YOUR ASSIGNMENT: Find the line holding "(IHC) histopathology image" in the entries below. Give it again exactly, along with every line after it up to and including the line holding "is no significant positivity".

Dataset entries:
★ ★ ★
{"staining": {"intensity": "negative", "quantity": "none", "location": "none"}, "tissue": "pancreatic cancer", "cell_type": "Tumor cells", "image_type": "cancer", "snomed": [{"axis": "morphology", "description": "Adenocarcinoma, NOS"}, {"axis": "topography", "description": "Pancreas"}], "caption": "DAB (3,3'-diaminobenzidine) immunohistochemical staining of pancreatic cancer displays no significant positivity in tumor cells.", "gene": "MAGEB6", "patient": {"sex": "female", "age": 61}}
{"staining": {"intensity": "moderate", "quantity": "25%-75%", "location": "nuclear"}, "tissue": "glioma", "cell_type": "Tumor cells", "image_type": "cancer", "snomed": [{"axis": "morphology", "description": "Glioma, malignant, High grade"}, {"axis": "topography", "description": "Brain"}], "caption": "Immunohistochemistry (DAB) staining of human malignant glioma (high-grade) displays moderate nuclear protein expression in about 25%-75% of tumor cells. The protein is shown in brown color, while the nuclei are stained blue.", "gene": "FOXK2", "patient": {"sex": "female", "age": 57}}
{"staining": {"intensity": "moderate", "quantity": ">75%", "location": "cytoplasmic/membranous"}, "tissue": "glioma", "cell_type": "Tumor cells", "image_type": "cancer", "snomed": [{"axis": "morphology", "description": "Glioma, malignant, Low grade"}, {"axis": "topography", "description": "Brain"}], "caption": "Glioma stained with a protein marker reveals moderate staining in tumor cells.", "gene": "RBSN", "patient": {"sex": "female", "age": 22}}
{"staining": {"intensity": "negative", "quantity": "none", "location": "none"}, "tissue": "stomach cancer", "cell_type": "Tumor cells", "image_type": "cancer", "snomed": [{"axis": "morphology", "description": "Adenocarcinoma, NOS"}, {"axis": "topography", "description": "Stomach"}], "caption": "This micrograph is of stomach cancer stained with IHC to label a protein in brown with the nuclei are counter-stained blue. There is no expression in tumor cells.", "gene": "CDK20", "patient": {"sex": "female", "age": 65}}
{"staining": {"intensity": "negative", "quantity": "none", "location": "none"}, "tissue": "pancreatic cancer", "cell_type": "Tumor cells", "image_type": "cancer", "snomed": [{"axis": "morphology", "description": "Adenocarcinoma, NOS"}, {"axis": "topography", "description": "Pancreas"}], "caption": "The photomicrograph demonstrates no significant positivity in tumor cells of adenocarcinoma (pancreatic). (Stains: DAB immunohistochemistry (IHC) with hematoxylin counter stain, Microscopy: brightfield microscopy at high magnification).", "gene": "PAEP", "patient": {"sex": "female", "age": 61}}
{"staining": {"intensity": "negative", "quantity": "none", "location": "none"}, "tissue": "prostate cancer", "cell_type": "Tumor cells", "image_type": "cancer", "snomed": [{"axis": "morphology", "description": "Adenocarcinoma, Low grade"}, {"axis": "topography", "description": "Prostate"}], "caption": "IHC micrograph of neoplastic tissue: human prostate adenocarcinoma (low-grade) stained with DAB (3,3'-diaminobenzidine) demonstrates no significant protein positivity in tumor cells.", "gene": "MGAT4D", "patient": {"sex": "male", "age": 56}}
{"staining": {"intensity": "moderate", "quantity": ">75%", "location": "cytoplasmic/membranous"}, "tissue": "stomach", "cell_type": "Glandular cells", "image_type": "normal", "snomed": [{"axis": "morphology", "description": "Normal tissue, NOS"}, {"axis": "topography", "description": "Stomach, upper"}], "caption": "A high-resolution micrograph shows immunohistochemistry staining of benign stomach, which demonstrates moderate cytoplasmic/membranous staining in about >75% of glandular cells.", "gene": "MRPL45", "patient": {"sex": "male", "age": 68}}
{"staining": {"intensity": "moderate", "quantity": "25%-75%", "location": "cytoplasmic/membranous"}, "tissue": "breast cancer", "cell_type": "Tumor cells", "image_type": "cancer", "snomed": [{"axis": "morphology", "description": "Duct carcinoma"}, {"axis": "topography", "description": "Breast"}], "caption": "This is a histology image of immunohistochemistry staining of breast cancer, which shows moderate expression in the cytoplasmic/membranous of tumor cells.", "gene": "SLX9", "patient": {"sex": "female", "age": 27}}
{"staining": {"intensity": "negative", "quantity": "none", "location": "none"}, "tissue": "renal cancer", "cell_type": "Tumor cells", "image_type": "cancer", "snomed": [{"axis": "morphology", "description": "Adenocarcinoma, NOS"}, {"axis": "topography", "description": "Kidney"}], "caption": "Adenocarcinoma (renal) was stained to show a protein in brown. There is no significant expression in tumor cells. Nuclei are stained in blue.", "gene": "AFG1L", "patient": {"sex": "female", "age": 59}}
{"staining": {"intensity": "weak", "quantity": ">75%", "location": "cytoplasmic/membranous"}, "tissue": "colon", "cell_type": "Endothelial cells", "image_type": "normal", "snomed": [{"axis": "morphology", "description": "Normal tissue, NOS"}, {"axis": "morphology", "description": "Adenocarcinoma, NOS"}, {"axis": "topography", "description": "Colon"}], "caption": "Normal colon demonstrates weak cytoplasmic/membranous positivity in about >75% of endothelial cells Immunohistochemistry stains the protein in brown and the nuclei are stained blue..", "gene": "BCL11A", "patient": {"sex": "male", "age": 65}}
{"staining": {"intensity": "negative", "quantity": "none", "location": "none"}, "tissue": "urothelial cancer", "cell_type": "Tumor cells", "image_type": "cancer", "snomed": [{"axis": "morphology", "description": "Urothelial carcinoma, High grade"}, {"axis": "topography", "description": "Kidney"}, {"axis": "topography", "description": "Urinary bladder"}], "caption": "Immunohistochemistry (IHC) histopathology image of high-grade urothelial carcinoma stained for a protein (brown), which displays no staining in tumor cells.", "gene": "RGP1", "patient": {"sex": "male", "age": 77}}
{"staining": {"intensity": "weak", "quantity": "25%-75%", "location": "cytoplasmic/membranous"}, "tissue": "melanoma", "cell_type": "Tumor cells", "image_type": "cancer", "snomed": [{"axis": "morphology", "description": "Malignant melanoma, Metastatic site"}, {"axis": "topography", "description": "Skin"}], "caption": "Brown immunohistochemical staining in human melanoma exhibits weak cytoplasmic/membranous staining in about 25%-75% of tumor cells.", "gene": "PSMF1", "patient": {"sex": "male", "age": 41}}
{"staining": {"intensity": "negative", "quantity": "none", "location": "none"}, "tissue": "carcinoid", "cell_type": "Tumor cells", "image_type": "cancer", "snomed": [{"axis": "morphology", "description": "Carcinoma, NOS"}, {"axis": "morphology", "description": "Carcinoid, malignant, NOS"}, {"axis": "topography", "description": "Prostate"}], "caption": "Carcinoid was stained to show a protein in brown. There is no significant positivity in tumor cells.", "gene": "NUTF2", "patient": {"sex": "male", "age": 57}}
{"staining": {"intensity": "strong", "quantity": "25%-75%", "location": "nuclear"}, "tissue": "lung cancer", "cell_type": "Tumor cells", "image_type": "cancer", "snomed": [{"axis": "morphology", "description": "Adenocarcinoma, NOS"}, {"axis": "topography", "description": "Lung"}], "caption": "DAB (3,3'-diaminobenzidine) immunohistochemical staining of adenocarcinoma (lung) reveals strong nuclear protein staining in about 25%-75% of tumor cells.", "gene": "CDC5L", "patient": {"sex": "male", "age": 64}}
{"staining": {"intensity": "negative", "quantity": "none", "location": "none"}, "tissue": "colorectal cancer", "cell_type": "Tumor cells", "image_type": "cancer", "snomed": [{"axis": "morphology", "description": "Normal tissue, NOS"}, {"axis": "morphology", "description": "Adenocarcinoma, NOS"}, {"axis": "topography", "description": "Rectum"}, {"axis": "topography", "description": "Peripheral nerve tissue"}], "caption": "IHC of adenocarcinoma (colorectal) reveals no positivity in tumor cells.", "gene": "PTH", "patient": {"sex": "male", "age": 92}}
★ ★ ★
EXERCISE SOLUTION:
{"staining": {"intensity": "negative", "quantity": "none", "location": "none"}, "tissue": "urothelial cancer", "cell_type": "Tumor cells", "image_type": "cancer", "snomed": [{"axis": "morphology", "description": "Urothelial carcinoma, High grade"}, {"axis": "topography", "description": "Kidney"}, {"axis": "topography", "description": "Urinary bladder"}], "caption": "Immunohistochemistry (IHC) histopathology image of high-grade urothelial carcinoma stained for a protein (brown), which displays no staining in tumor cells.", "gene": "RGP1", "patient": {"sex": "male", "age": 77}}
{"staining": {"intensity": "weak", "quantity": "25%-75%", "location": "cytoplasmic/membranous"}, "tissue": "melanoma", "cell_type": "Tumor cells", "image_type": "cancer", "snomed": [{"axis": "morphology", "description": "Malignant melanoma, Metastatic site"}, {"axis": "topography", "description": "Skin"}], "caption": "Brown immunohistochemical staining in human melanoma exhibits weak cytoplasmic/membranous staining in about 25%-75% of tumor cells.", "gene": "PSMF1", "patient": {"sex": "male", "age": 41}}
{"staining": {"intensity": "negative", "quantity": "none", "location": "none"}, "tissue": "carcinoid", "cell_type": "Tumor cells", "image_type": "cancer", "snomed": [{"axis": "morphology", "description": "Carcinoma, NOS"}, {"axis": "morphology", "description": "Carcinoid, malignant, NOS"}, {"axis": "topography", "description": "Prostate"}], "caption": "Carcinoid was stained to show a protein in brown. There is no significant positivity in tumor cells.", "gene": "NUTF2", "patient": {"sex": "male", "age": 57}}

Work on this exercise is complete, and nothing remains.